An impact assessment, published alongside the engagement documents, showed HRG4+ could have a big effect on orthopaedic prices. For example, providers currently on the enhanced tariff option (ETO) could see increases in some HRG4+ subchapters and significant decreases in others, though these would be phased in.

Monitor and NHS England also propose to set MRET at 70% for all providers. In this financial year, only providers that opted for the ETO receive payment at this level for activity above an agreed baseline, with those on the default tariff rollover receiving 30% of the full tariff.

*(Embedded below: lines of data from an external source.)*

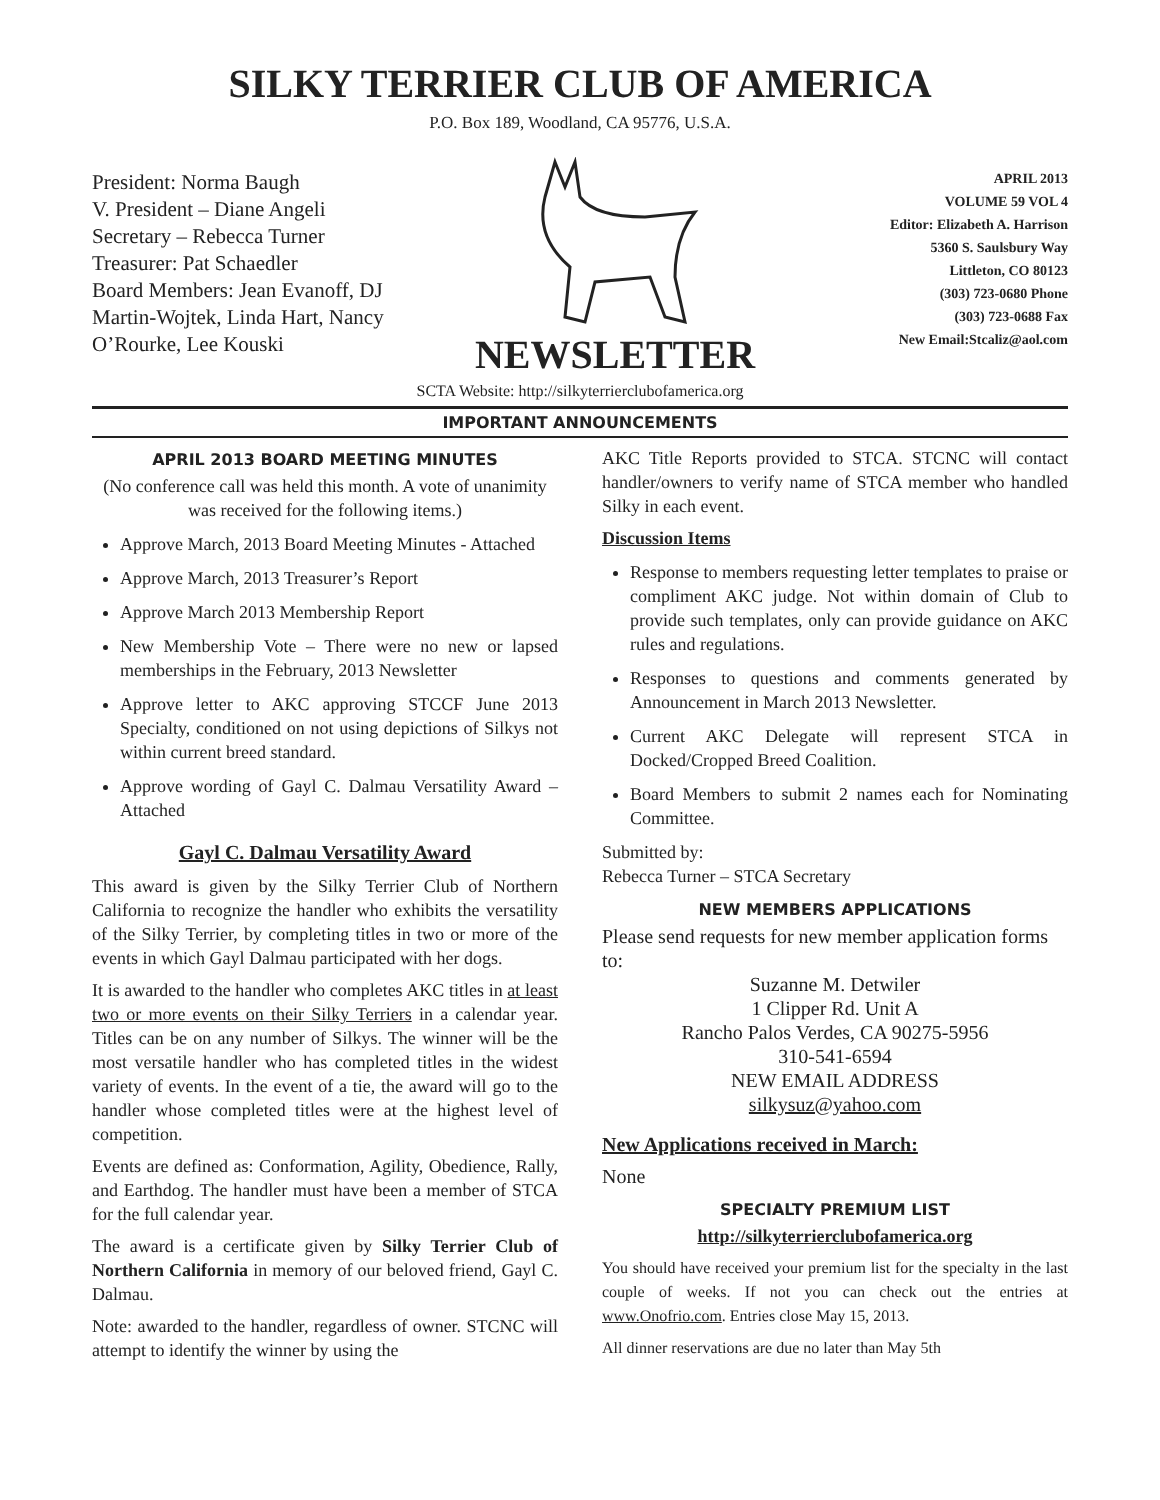SILKY TERRIER CLUB OF AMERICA
P.O. Box 189, Woodland, CA 95776, U.S.A.
President: Norma Baugh
V. President – Diane Angeli
Secretary – Rebecca Turner
Treasurer: Pat Schaedler
Board Members: Jean Evanoff, DJ Martin-Wojtek, Linda Hart, Nancy O’Rourke, Lee Kouski
NEWSLETTER
APRIL 2013
VOLUME 59 VOL 4
Editor: Elizabeth A. Harrison
5360 S. Saulsbury Way
Littleton, CO 80123
(303) 723-0680 Phone
(303) 723-0688 Fax
New Email:Stcaliz@aol.com
SCTA Website: http://silkyterrierclubofamerica.org
IMPORTANT ANNOUNCEMENTS
APRIL 2013 BOARD MEETING MINUTES
(No conference call was held this month. A vote of unanimity was received for the following items.)
Approve March, 2013 Board Meeting Minutes - Attached
Approve March, 2013 Treasurer’s Report
Approve March 2013 Membership Report
New Membership Vote – There were no new or lapsed memberships in the February, 2013 Newsletter
Approve letter to AKC approving STCCF June 2013 Specialty, conditioned on not using depictions of Silkys not within current breed standard.
Approve wording of Gayl C. Dalmau Versatility Award – Attached
Gayl C. Dalmau Versatility Award
This award is given by the Silky Terrier Club of Northern California to recognize the handler who exhibits the versatility of the Silky Terrier, by completing titles in two or more of the events in which Gayl Dalmau participated with her dogs.
It is awarded to the handler who completes AKC titles in at least two or more events on their Silky Terriers in a calendar year. Titles can be on any number of Silkys. The winner will be the most versatile handler who has completed titles in the widest variety of events. In the event of a tie, the award will go to the handler whose completed titles were at the highest level of competition.
Events are defined as: Conformation, Agility, Obedience, Rally, and Earthdog. The handler must have been a member of STCA for the full calendar year.
The award is a certificate given by Silky Terrier Club of Northern California in memory of our beloved friend, Gayl C. Dalmau.
Note: awarded to the handler, regardless of owner. STCNC will attempt to identify the winner by using the
AKC Title Reports provided to STCA. STCNC will contact handler/owners to verify name of STCA member who handled Silky in each event.
Discussion Items
Response to members requesting letter templates to praise or compliment AKC judge. Not within domain of Club to provide such templates, only can provide guidance on AKC rules and regulations.
Responses to questions and comments generated by Announcement in March 2013 Newsletter.
Current AKC Delegate will represent STCA in Docked/Cropped Breed Coalition.
Board Members to submit 2 names each for Nominating Committee.
Submitted by:
Rebecca Turner – STCA Secretary
NEW MEMBERS APPLICATIONS
Please send requests for new member application forms to:
Suzanne M. Detwiler
1 Clipper Rd. Unit A
Rancho Palos Verdes, CA 90275-5956
310-541-6594
NEW EMAIL ADDRESS
silkysuz@yahoo.com
New Applications received in March:
None
SPECIALTY PREMIUM LIST
http://silkyterrierclubofamerica.org
You should have received your premium list for the specialty in the last couple of weeks. If not you can check out the entries at www.Onofrio.com. Entries close May 15, 2013.
All dinner reservations are due no later than May 5th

‘Broadly speaking, we welcome the proposals, including the move to HRG4+ as, with the greater granularity of the currency, it will improve the accuracy of payments for the services provided,’ said HFMA director of policy and technical Paul Briddock. ‘We also welcome the expansion of the range of services covered by the tariff and the fact that an impact assessment has been carried out. It appears most providers and commissioners will not be significantly affected and that those who potentially are – mainly specialist providers – will have the impact of the tariff changes smoothed.

‘However, more crucially we are still waiting to understand the full effects of the changes in the 2016/17 tariff as we do not know yet what the cost uplift and efficiency factor are likely to be. These were the most contentious areas in last year’s tariff proposals.’

Phillippa Hentsch, NHS Providers’ lead policy adviser for funding and resources, welcomed the move to HRG4+. While the proposed revision of MRET was positive, she insisted that while NHS demand and costs continued to grow by 4% every year hospitals should be paid the full tariff rate.

‘Monitor and NHS England’s transparent engagement on the proposals is a start, but providers need more information to have confidence that there will be a fair and appropriate tariff next year,’ she said.

‘A number of detailed decisions have yet to be made, including the efficiency requirement and the payment of specialised services, making it very difficult for providers to plan with certainty for 2016/17. This means that we would be unlikely to see a statutory consultation on the tariff until the beginning of 2016, leaving little time for contract negotiations before the start of the new financial year.’